Us For Them: Chapter 9: Twenty-Six Names
Now we come to the final chapter of what most people here agree is an excellent book by Austin Fischer, my friend and former student, pastor of The Vista Church in Temple, Texas.
I think it’s important to realize that Austin has been and is talking to Christians, the Body of Christ, the church. He makes his final appeal for friendship over ideological warfare. “Embracing others as family sounds nice but is hell to live because others can be awful. … Yet God in Christ had done something to get her this impossibly diverse family, and it was their [Christians in Rome] duty to be the family Christ claimed they already were.” (125)

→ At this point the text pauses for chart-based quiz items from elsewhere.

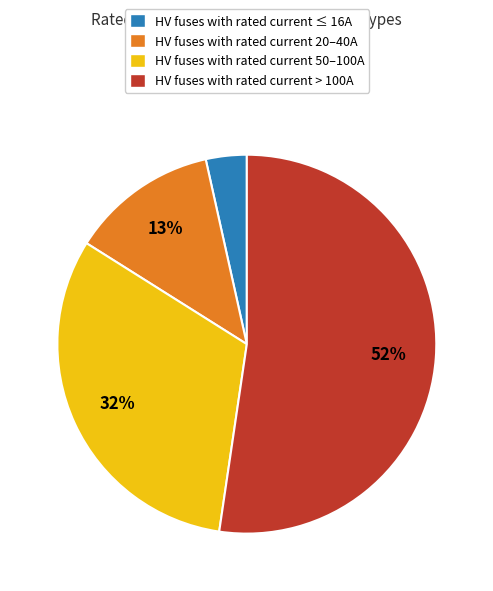

To the nearest percent, what portion does HV fuses with rated current > 100A represent?

52%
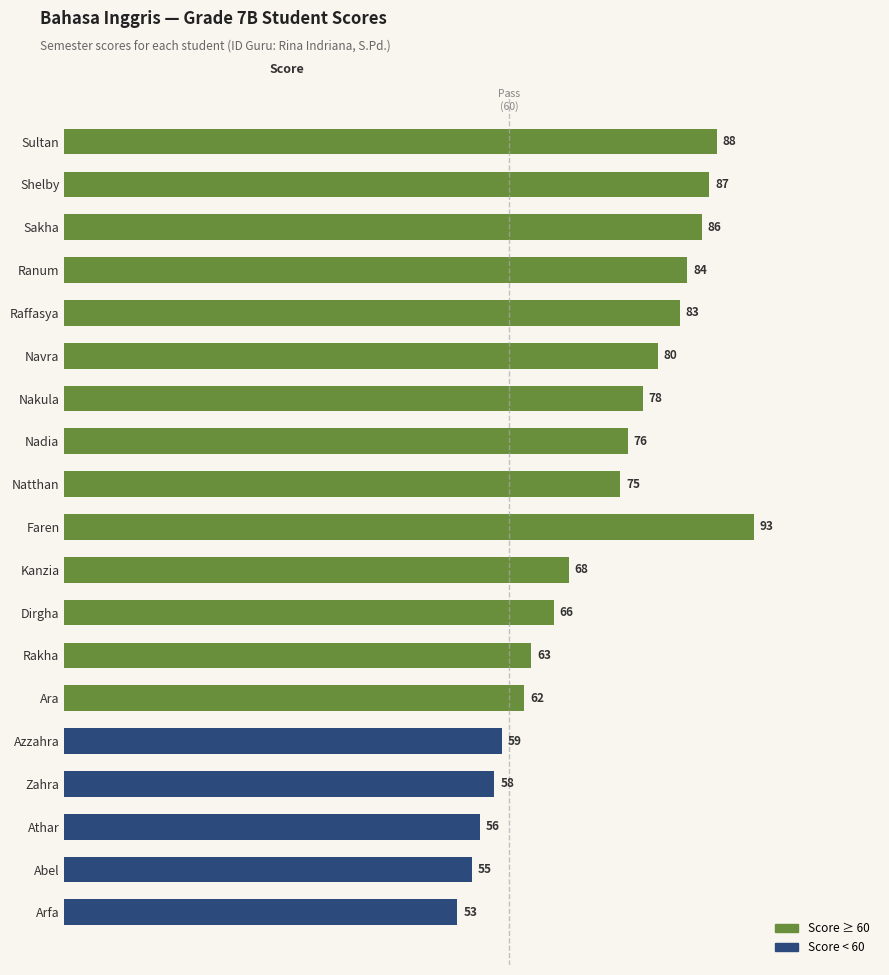

Which has a higher value, Nakula or Nadia?

Nakula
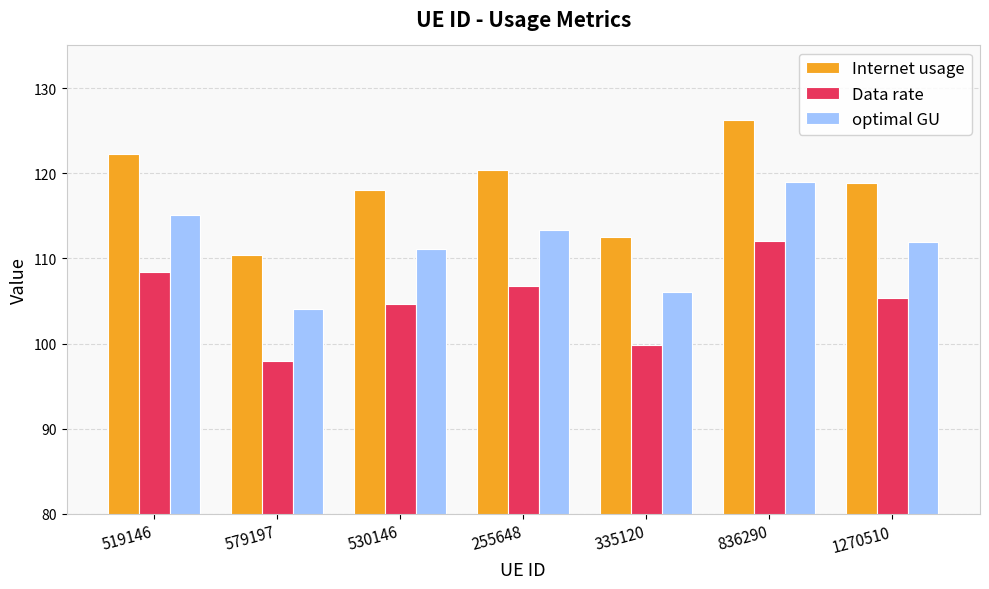

What is the highest value of the Internet usage series?

126.3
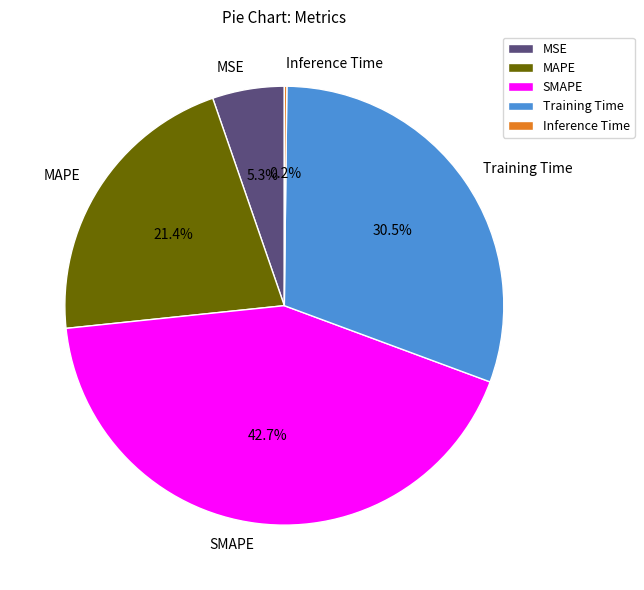

Which category has the biggest portion of the pie?

SMAPE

This chapter is a kick in the butt—whether you fancy yourself a conservative or a progressive! IF you look down on the others and judge them as unworthy of friendship and fellowship. “There is no partiality with God, no moral superiority among men.” (130) All have sinned; all stand guilty before God. All are judged forgiven if they have repented and accepted what God has done for them in Jesus Christ. Who are you to judge them?
Once again, Austin uses salty language and popular culture to make his points and illustrate them. Neil Young and Lynyrd Skynyrd in conflict then reconciled? Karl Barth’s theology? Who else, what other Christian writer, writes like this?
“How do we pursue God’s justice without usurping God’s office of judge? The question is ancient but resurfacing with holy menace in our time. We should welcome it. It’s a sacred question. In the end, it is not a question that can be settled but only lived more or less faithfully. And to that end, a proposal that presents itself is modest but firm: you’ve been commanded to be for them, even when standing against them, which is tough to do when believing you’re better than they.” (134-135)
This last paragraph of the book took the critical wind out of my judgmental sails. I can be AGAINST fellow Christians while being FOR them? The key lies in not thinking I am better than they are. No one is good but God.